A positive modification of the identifiable risk factors could predictably promote an emotionally more fulfilling birth experience and faster postpartum recovery both physically and psychologically. Traumatic birth experience and postpartum psychological derangements have short- and long-term negative impact on both the mother and the newborn (eg, suicide, killing the newborn, feeding difficulties, impaired psychosocial development of the newborn).18,79,80 By preventing or modifying the course of postpartum dysfunction and psychological, behavioral ailment, both mothers and their children can anticipate a healthier and more productive life.

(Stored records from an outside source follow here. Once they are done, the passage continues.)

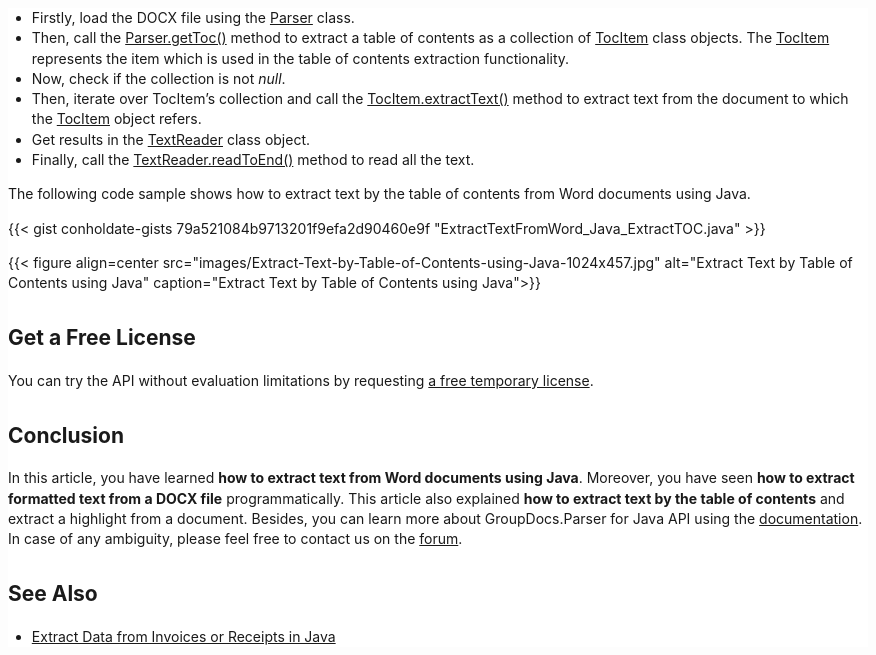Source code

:   * Firstly, load the DOCX file using the [Parser][17] class.
  * Then, call the [Parser.getToc()][37] method to extract a table of contents as a collection of [TocItem][38] class objects. The [TocItem][38] represents the item which is used in the table of contents extraction functionality.
  * Now, check if the collection is not _null_.
  * Then, iterate over TocItem&#8217;s collection and call the [TocItem.extractText()][39] method to extract text from the document to which the [TocItem][38] object refers.
  * Get results in the [TextReader][19] class object.
  * Finally, call the [TextReader.readToEnd()][27] method to read all the text.

The following code sample shows how to extract text by the table of contents from Word documents using Java.

{{< gist conholdate-gists 79a521084b9713201f9efa2d90460e9f "ExtractTextFromWord_Java_ExtractTOC.java" >}}

{{< figure align=center src="images/Extract-Text-by-Table-of-Contents-using-Java-1024x457.jpg" alt="Extract Text by Table of Contents using Java" caption="Extract Text by Table of Contents using Java">}}
 
## Get a Free License
You can try the API without evaluation limitations by requesting [a free temporary license][41].

## Conclusion
In this article, you have learned **how to extract text from Word documents using Java**. Moreover, you have seen **how to extract formatted text from a DOCX file** programmatically. This article also explained **how to extract text by the table of contents** and extract a highlight from a document. Besides, you can learn more about GroupDocs.Parser for Java API using the [documentation][42]. In case of any ambiguity, please feel free to contact us on the [forum][43].

## See Also

  * [Extract Data from Invoices or Receipts in Java][44]

 [1]: https://blog.conholdate.com/wp-content/uploads/sites/27/2021/10/Extract-Text-from-Word-using-Java.jpg
 [2]: https://docs.fileformat.com/word-processing/doc/
 [3]: https://docs.fileformat.com/word-processing/docx/
 [4]: #Java-API-to-Extract-Text-from-Word-Documents
 [5]: #Extract-Text-from-Word-Documents-using-Java
 [6]: #Extract-Text-from-Specific-Pages-of-a-Document-using-Java
 [7]: #Get-Highlight-from-Documents-using-Java
 [8]: #Extract-Formatted-Text-from-DOCX-using-Java
 [9]: #Extract-Text-by-Table-of-Contents-using-Java
 [10]: https://products.groupdocs.com/parser/net
 [11]: https://docs.fileformat.com/word-processing/
 [12]: https://docs.fileformat.com/pdf/
 [13]: https://docs.fileformat.com/spreadsheet/
 [14]: https://docs.fileformat.com/presentation/
 [15]: https://docs.groupdocs.com/parser/java/supported-document-formats/
 [16]: https://downloads.groupdocs.com/parser/java
 [17]: https://apireference.groupdocs.com/parser/java/com.groupdocs.parser/Parser
 [18]: https://apireference.groupdocs.com/parser/java/com.groupdocs.parser/Parser#getText()
 [19]: https://apireference.groupdocs.com/parser/java/com.groupdocs.parser.data/TextReader
 [20]: https://blog.conholdate.com/wp-content/uploads/sites/27/2021/10/Extract-Text-from-Word-Documents-using-Java.jpg
 [21]: https://apireference.groupdocs.com/parser/java/com.groupdocs.parser.options/Features#isText()
 [22]: https://docs.groupdocs.com/parser/java/get-supported-features/
 [23]: https://apireference.groupdocs.com/parser/java/com.groupdocs.parser/Parser#getDocumentInfo()
 [24]: https://apireference.groupdocs.com/parser/java/com.groupdocs.parser.options/IDocumentInfo
 [25]: https://apireference.groupdocs.com/parser/java/com.groupdocs.parser.options/IDocumentInfo#getPageCount()
 [26]: https://apireference.groupdocs.com/parser/java/com.groupdocs.parser/Parser#getFormattedText(com.groupdocs.parser.options.FormattedTextOptions)
 [27]: https://apireference.groupdocs.com/parser/java/com.groupdocs.parser.data/TextReader#readToEnd()
 [28]: https://blog.conholdate.com/wp-content/uploads/sites/27/2021/10/Get-Text-from-Pages-using-Java-1.jpg
 [29]: https://apireference.groupdocs.com/parser/java/com.groupdocs.parser.options/HighlightOptions
 [30]: https://apireference.groupdocs.com/parser/java/com.groupdocs.parser/Parser#getHighlight(int,%20boolean,%20com.groupdocs.parser.options.HighlightOptions)
 [31]: https://apireference.groupdocs.com/parser/java/com.groupdocs.parser.data/HighlightItem
 [32]: https://apireference.groupdocs.com/parser/java/com.groupdocs.parser.data/HighlightItem#getPosition()
 [33]: https://apireference.groupdocs.com/parser/java/com.groupdocs.parser.data/HighlightItem#getText()
 [34]: https://apireference.groupdocs.com/parser/java/com.groupdocs.parser.options/FormattedTextOptions
 [35]: https://apireference.groupdocs.com/parser/java/com.groupdocs.parser.options/FormattedTextMode
 [36]: https://blog.conholdate.com/wp-content/uploads/sites/27/2021/10/Extract-Formatted-Text-from-DOCX-using-Java.jpg
 [37]: https://apireference.groupdocs.com/java/parser/com.groupdocs.parser/Parser#getToc()
 [38]: https://apireference.groupdocs.com/java/parser/com.groupdocs.parser.data/TocItem
 [39]: https://apireference.groupdocs.com/parser/java/com.groupdocs.parser.data/TocItem#extractText()
 [40]: https://blog.conholdate.com/wp-content/uploads/sites/27/2021/10/Extract-Text-by-Table-of-Contents-using-Java.jpg
 [41]: https://purchase.groupdocs.com/temporary-license
 [42]: https://docs.groupdocs.com/parser/java/
 [43]: https://forum.groupdocs.com/c/parser/
 [44]: https://blog.groupdocs.com/2021/01/22/extract-data-from-invoices-or-receipts-in-java/







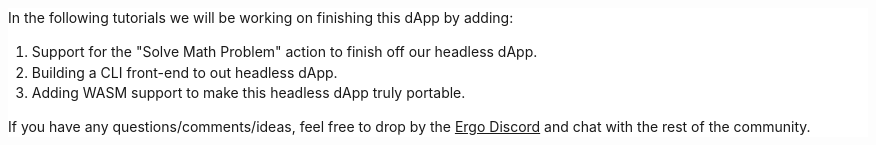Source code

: In the following tutorials we will be working on finishing this dApp by adding:
1. Support for the "Solve Math Problem" action to finish off our headless dApp.
2. Building a CLI front-end to out headless dApp.
3. Adding WASM support to make this headless dApp truly portable.

If you have any questions/comments/ideas, feel free to drop by the [Ergo Discord](https://discord.gg/kj7s7nb) and chat with the rest of the community.
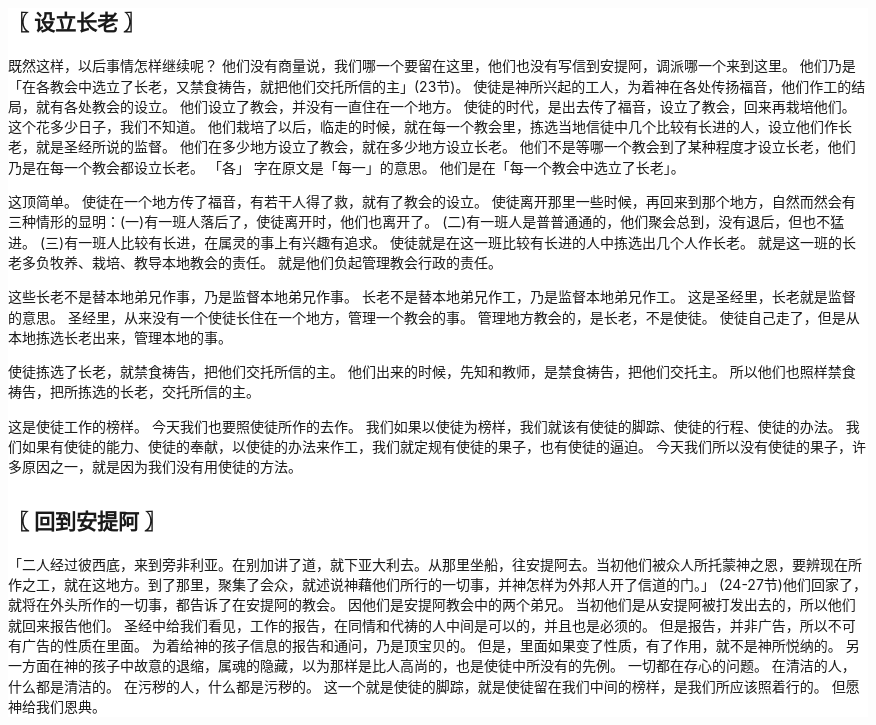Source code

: ## 〖 设立长老 〗

既然这样，以后事情怎样继续呢？
他们没有商量说，我们哪一个要留在这里，他们也没有写信到安提阿，调派哪一个来到这里。
他们乃是「在各教会中选立了长老，又禁食祷告，就把他们交托所信的主」(23节)。
使徒是神所兴起的工人，为着神在各处传扬福音，他们作工的结局，就有各处教会的设立。
他们设立了教会，并没有一直住在一个地方。
使徒的时代，是出去传了福音，设立了教会，回来再栽培他们。
这个花多少日子，我们不知道。
他们栽培了以后，临走的时候，就在每一个教会里，拣选当地信徒中几个比较有长进的人，设立他们作长老，就是圣经所说的监督。
他们在多少地方设立了教会，就在多少地方设立长老。
他们不是等哪一个教会到了某种程度才设立长老，他们乃是在每一个教会都设立长老。
「各」
字在原文是「每一」的意思。
他们是在「每一个教会中选立了长老」。

这顶简单。
使徒在一个地方传了福音，有若干人得了救，就有了教会的设立。
使徒离开那里一些时候，再回来到那个地方，自然而然会有三种情形的显明：(一)有一班人落后了，使徒离开时，他们也离开了。
(二)有一班人是普普通通的，他们聚会总到，没有退后，但也不猛进。
(三)有一班人比较有长进，在属灵的事上有兴趣有追求。
使徒就是在这一班比较有长进的人中拣选出几个人作长老。
就是这一班的长老多负牧养、栽培、教导本地教会的责任。
就是他们负起管理教会行政的责任。

这些长老不是替本地弟兄作事，乃是监督本地弟兄作事。
长老不是替本地弟兄作工，乃是监督本地弟兄作工。
这是圣经里，长老就是监督的意思。
圣经里，从来没有一个使徒长住在一个地方，管理一个教会的事。
管理地方教会的，是长老，不是使徒。
使徒自己走了，但是从本地拣选长老出来，管理本地的事。

使徒拣选了长老，就禁食祷告，把他们交托所信的主。
他们出来的时候，先知和教师，是禁食祷告，把他们交托主。
所以他们也照样禁食祷告，把所拣选的长老，交托所信的主。

这是使徒工作的榜样。
今天我们也要照使徒所作的去作。
我们如果以使徒为榜样，我们就该有使徒的脚踪、使徒的行程、使徒的办法。
我们如果有使徒的能力、使徒的奉献，以使徒的办法来作工，我们就定规有使徒的果子，也有使徒的逼迫。
今天我们所以没有使徒的果子，许多原因之一，就是因为我们没有用使徒的方法。

## 〖 回到安提阿 〗

「二人经过彼西底，来到旁非利亚。在别加讲了道，就下亚大利去。从那里坐船，往安提阿去。当初他们被众人所托蒙神之恩，要辨现在所作之工，就在这地方。到了那里，聚集了会众，就述说神藉他们所行的一切事，并神怎样为外邦人开了信道的门。」
(24-27节)他们回家了，就将在外头所作的一切事，都告诉了在安提阿的教会。
因他们是安提阿教会中的两个弟兄。
当初他们是从安提阿被打发出去的，所以他们就回来报告他们。
圣经中给我们看见，工作的报告，在同情和代祷的人中间是可以的，并且也是必须的。
但是报告，并非广告，所以不可有广告的性质在里面。
为着给神的孩子信息的报告和通问，乃是顶宝贝的。
但是，里面如果变了性质，有了作用，就不是神所悦纳的。
另一方面在神的孩子中故意的退缩，属魂的隐藏，以为那样是比人高尚的，也是使徒中所没有的先例。
一切都在存心的问题。
在清洁的人，什么都是清洁的。
在污秽的人，什么都是污秽的。
这一个就是使徒的脚踪，就是使徒留在我们中间的榜样，是我们所应该照着行的。
但愿神给我们恩典。
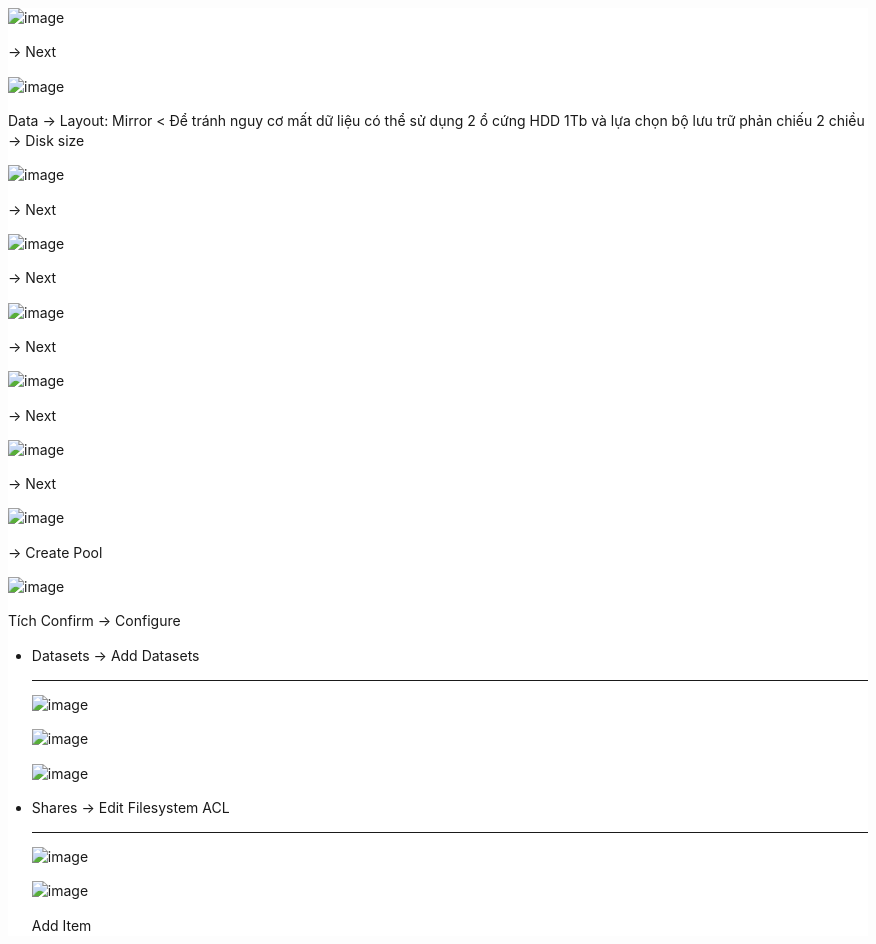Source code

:   ![image](https://github.com/user-attachments/assets/f0c36c1e-18b7-40c4-8d37-4a958bfca299)

  -> Next

  ![image](https://github.com/user-attachments/assets/1f9a9b38-4b13-433f-b71f-a9c4be1202f1)

  Data -> Layout: Mirror < Để tránh nguy cơ mất dữ liệu có thể sử dụng 2 ổ cứng HDD 1Tb và lựa chọn bộ lưu trữ phản chiếu 2 chiều -> Disk size 

  ![image](https://github.com/user-attachments/assets/ab063cae-4f46-46c9-aca0-0cbd06d2aa2a)

  -> Next

  ![image](https://github.com/user-attachments/assets/11d28925-13ed-4543-8637-cee68e6bf02a)

  -> Next

  ![image](https://github.com/user-attachments/assets/d8d99d98-e27d-4c05-af1b-b1dbba62f842)

  -> Next

  ![image](https://github.com/user-attachments/assets/ee3c9aed-10c5-49f9-919a-6cdb71a1f31a)

  -> Next

  ![image](https://github.com/user-attachments/assets/eebee43e-79fe-4ba2-a391-f08950e894ce)

  -> Next

  ![image](https://github.com/user-attachments/assets/a65f62aa-666b-4cbe-b65e-a2c63d501609)

  -> Create Pool

  ![image](https://github.com/user-attachments/assets/9faa817b-3156-42fb-840f-84de5e1dfa4b)

  Tích Confirm -> Configure 

- Datasets -> Add Datasets
  - - - - -
 
  ![image](https://github.com/user-attachments/assets/dee5bd75-81cb-4700-9015-de02542128a9)

  ![image](https://github.com/user-attachments/assets/d42f0e80-17f1-4ee8-8ffa-ee5ff436db28)

  ![image](https://github.com/user-attachments/assets/08df16d4-7be0-4b42-9595-0223e5ac39fe)

- Shares -> Edit Filesystem ACL
  - - - - -

  ![image](https://github.com/user-attachments/assets/a72cf84a-d03e-4c97-aaca-69c796c0e3a8)

  ![image](https://github.com/user-attachments/assets/8c0a80a6-4673-4b5f-9efc-5a1270803948)

  Add Item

In conclusion, PPP is a result of diverse etiology, including an interplay between somatic and psychosocial factors. Despite the availability of multiple reliable and effective methods to relieve acute intra- and immediate postpartum pain, our understanding of PPP remains limited. Further studies are required to elucidate the relationship between intrapartum interventions and the incidence of PPP. In addition, it will be beneficial to explore existing as well as new multi-modal treatment avenues for patients with PPP which may include drug therapy, surgical interventions, psychotherapeutic approaches, and counseling. Therefore, a multidisciplinary, systematic, and protocol-based screening of patients for individual psychosomatic risk factors for PPP is strongly recommended. Prenatal management, both medical and psychological, should be tailored to individual needs based on the result of such screening. Intrapartum communication and analgesic efforts, including a multimodal pain regimen and early introduction of intrapartum, and continued postpartum analgesia should be considered the cornerstone of peripartum management.

Abbreviations

CD, Cesarean Delivery; CO, Cardiac Output; CPSP, Chronic Post-Surgical Pain; CTS, Carpal Tunnel Syndrome; EPDS, Edinburgh Postnatal Depression Score; ERAS, Enhanced Recovery After Surgery; GERD, Gastroesophageal Reflux Disease; NSAIDs, Non-Steroidal Anti-Inflammatory Drugs; PCS, Pain Catastrophizing Scale; PP, Postpartum Pain; PPD, Postpartum Depression; PPP, Persistent Postpartum Pain; PSS, Cohen’s Perceived Stress Scale; RAS, Renin-Angiotensin System; SF-MPQ-2, Short-Form McGill Pain Questionnaire-2; STAI, Spielberger’s State-Trait-Anxiety Inventory; SVR, Systemic Vascular Resistance; VD, Vaginal Delivery; VR, Virtual Reality.

Funding

There was no funding for this work.

Disclosure

The authors report no conflicts of interest in this work.